Cross-modality representation and multi-sample integration of spatially resolved omics data

Zhen Li,Xuejian Cui,Xiaoyang Chen,Zijing Gao,Yuyao Liu,Yan Pan,Shengquan Chen,Rui Jiang
DOI: https://doi.org/10.1101/2024.06.10.598155
2024-06-11
Abstract:Spatially resolved sequencing technologies have revolutionized the characterization of biological regulatory processes within microenvironment by simultaneously accessing the states of genomic regions, genes and proteins, along with the spatial coordinates of cells, necessitating advanced computational methods for the cross-modality and multi-sample integrated analysis of spatial omics datasets. To address this gap, we propose PRESENT, an effective and scalable contrastive learning framework, for the cross-modality representation of spatially resolved omics data. Through comprehensive experiments on massive spatially resolved datasets, PRESENT achieves superior performance across various species, tissues, and sequencing technologies, including spatial epigenomics, transcriptomics, and multi-omics. Specifically, PRESENT empowers the incorporation of spatial dependency and complementary omics information simultaneously, facilitating the detection of spatial domains and uncovering biological regulatory mechanisms within microenvironment. Furthermore, PRESENT can be extended to the integrative analysis of horizontal and vertical samples across different dissected regions or developmental stages, thereby promoting the identification of hierarchical structures from a spatiotemporal perspective.
Bioinformatics
What problem does this paper attempt to address?
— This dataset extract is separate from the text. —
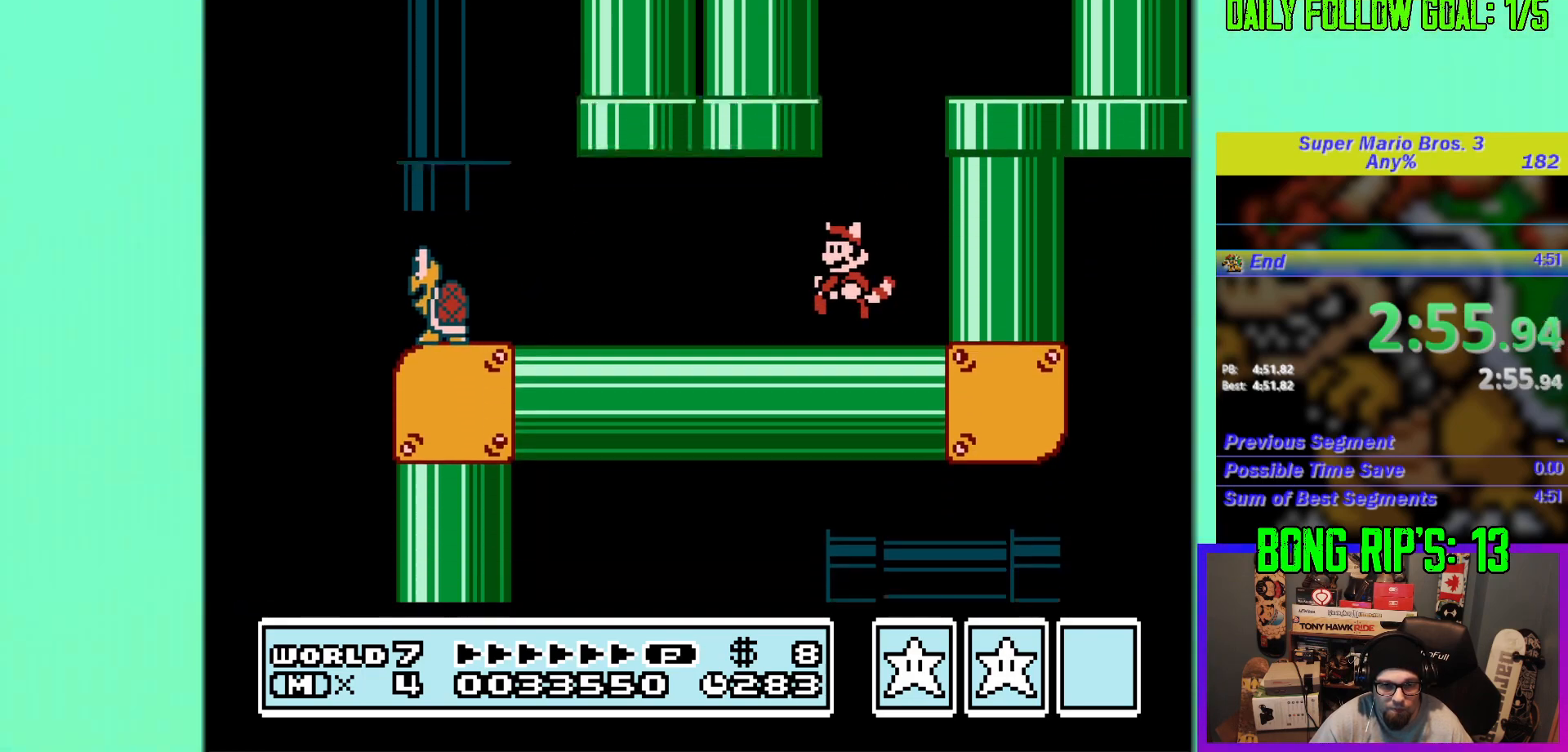
{"buttons": [], "events": [[50, "B", "up"], [284, "DPAD_UP", "up"], [401, "DPAD_LEFT", "up"]]}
The main problems that this paper attempts to solve are cross - modal representation and multi - sample integration analysis of spatially resolved omics data. Specifically: 1. **Cross - modal representation**: Spatially resolved sequencing techniques can simultaneously obtain the spatial coordinates of cells and the states of genomic regions, genes, and proteins, which requires the development of advanced computational methods to process these multi - modal data. The paper proposes an effective and scalable contrastive learning framework named PRESENT for cross - modal representation of spatially resolved omics data. Through comprehensive experiments, PRESENT shows superior performance on datasets of different species, tissues, and sequencing techniques (such as spatial epigenomics, transcriptomics, and multi - omics). 2. **Multi - sample integration**: Due to technical limitations, each spatial sequencing sample usually only focuses on data in specific anatomical regions or conditions, and there are differences in spatial coordinates among different samples, which hinders the exploration of spatially resolved samples across multiple anatomical regions or developmental stages. Therefore, the paper also proposes PRESENT - BC, an extended multi - sample integration framework that can effectively eliminate redundant batch effects while maintaining shared and sample - specific biological variations, thereby detecting hierarchical functional structures from a spatio - temporal perspective. 3. **Improvement of low - quality data**: The paper explores how to use external reference data to improve the analysis effect of samples with low sequencing depth and signal - to - noise ratio. By introducing prior information, PRESENT shows a significant performance improvement when dealing with low - quality samples. Overall, this paper aims to provide a unified, advanced, and scalable framework for cross - modal representation and multi - sample integration analysis of spatially resolved omics data, in order to systematically reveal gene regulation processes and cell activities in the tissue microenvironment.